Prison of Fear
Introduction ~ Year Without Fear
Introduction: A Year
Without Fear
In all the years I lived in
Los Angeles I remember one year that wasn't dominated by fear. My
mother had moved to New York and I was left in the care of my
stepfather. I was in fifth grade and it was probably the happiest
year of my childhood. It was the summer of eighty three in Long Beach
California and I would soon be starting a new school again. This year
would be the only time I really remember feeling safe at home. I
wouldn't have to worry about violent outbursts or being told I was
worthless and a burden. This was my last year in Los Angeles and part
of me knew that it wasn't going to last. I don't remember hearing
from my mom that year but I counted that as a good thing.
My mother had been a
violent and loving person in alternating moments. Life with her meant
long stretches of calm punctuated by incredibly violent rages. The
rage could come at any given moment and I never knew what would set
her off. I feared and loved my mother simultaneously though my step
father took most of the brunt of her rage. I'm not sure but I don't
think he would have allowed her to take out her frustration on me. My
stepfather was an alcoholic and a very peaceful person so when my
mother would go off he would simply take it.

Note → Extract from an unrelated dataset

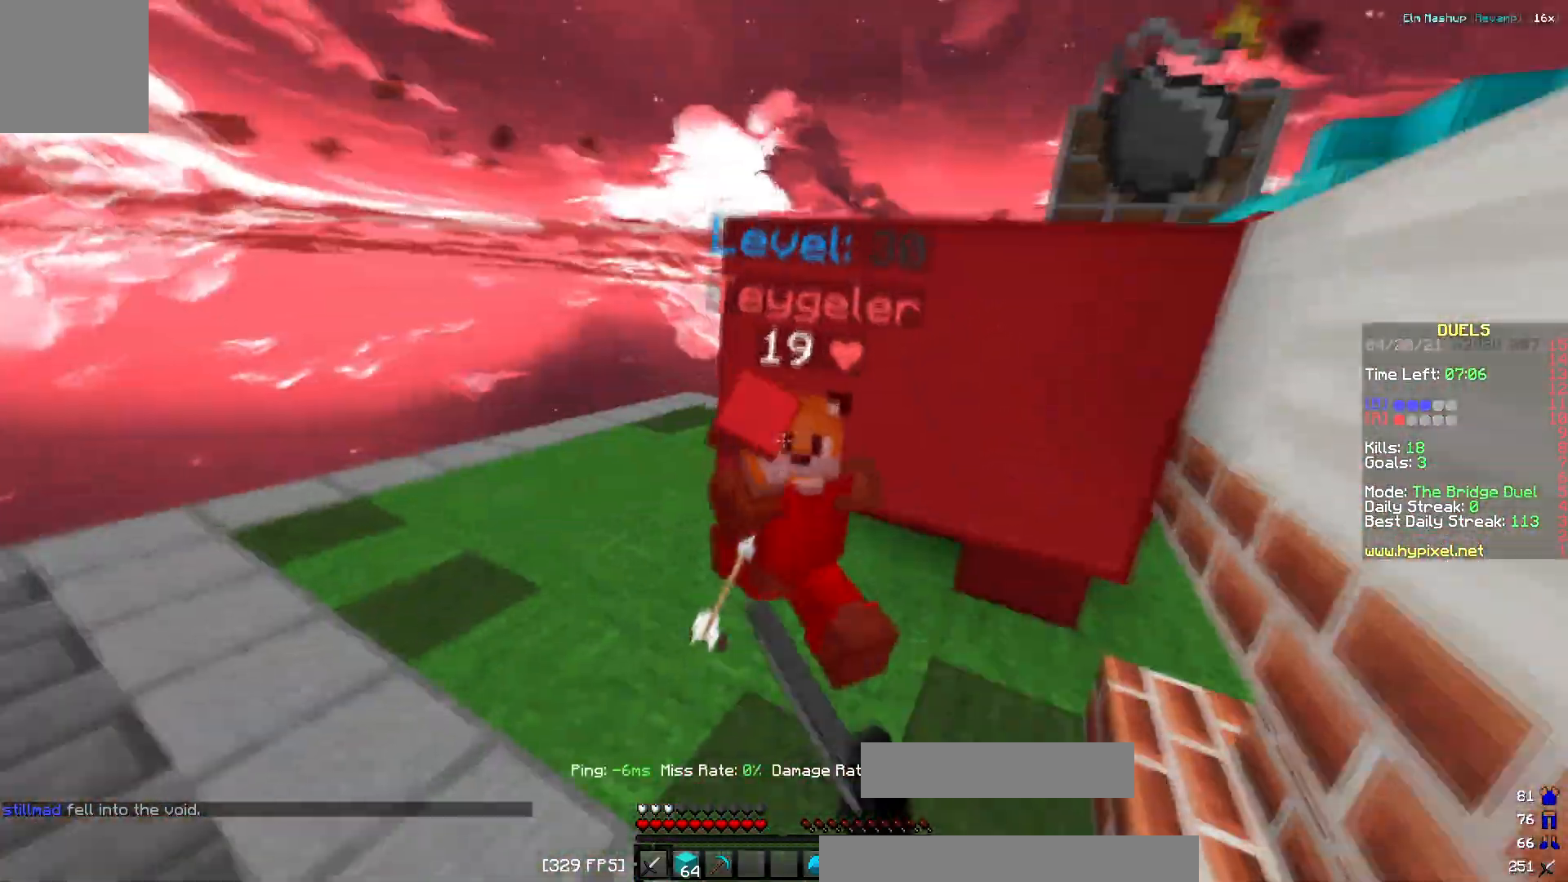
{"keys": ["d", "w"], "events": [[50, "w", "up"], [67, "d", "down"], [100, "a", "up"], [150, "w", "down"], [234, "d", "up"], [434, "d", "down"]]}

It was his role to
remain calm while my mother would scream and yell. When the yelling
was no longer enough she would start throwing things and breaking
things of his that had meaning to their relationship. I watched as
she tore apart the t-shirt he had gotten when we went to Grand Teton
National park. She even sprayed Windex in his face and not once did
my stepfather raise his hand to even block a punch or slap. He was a
black belt in Tae-Kwon-Do but he never hit her back or raised his
voice and to this day I respect him for that.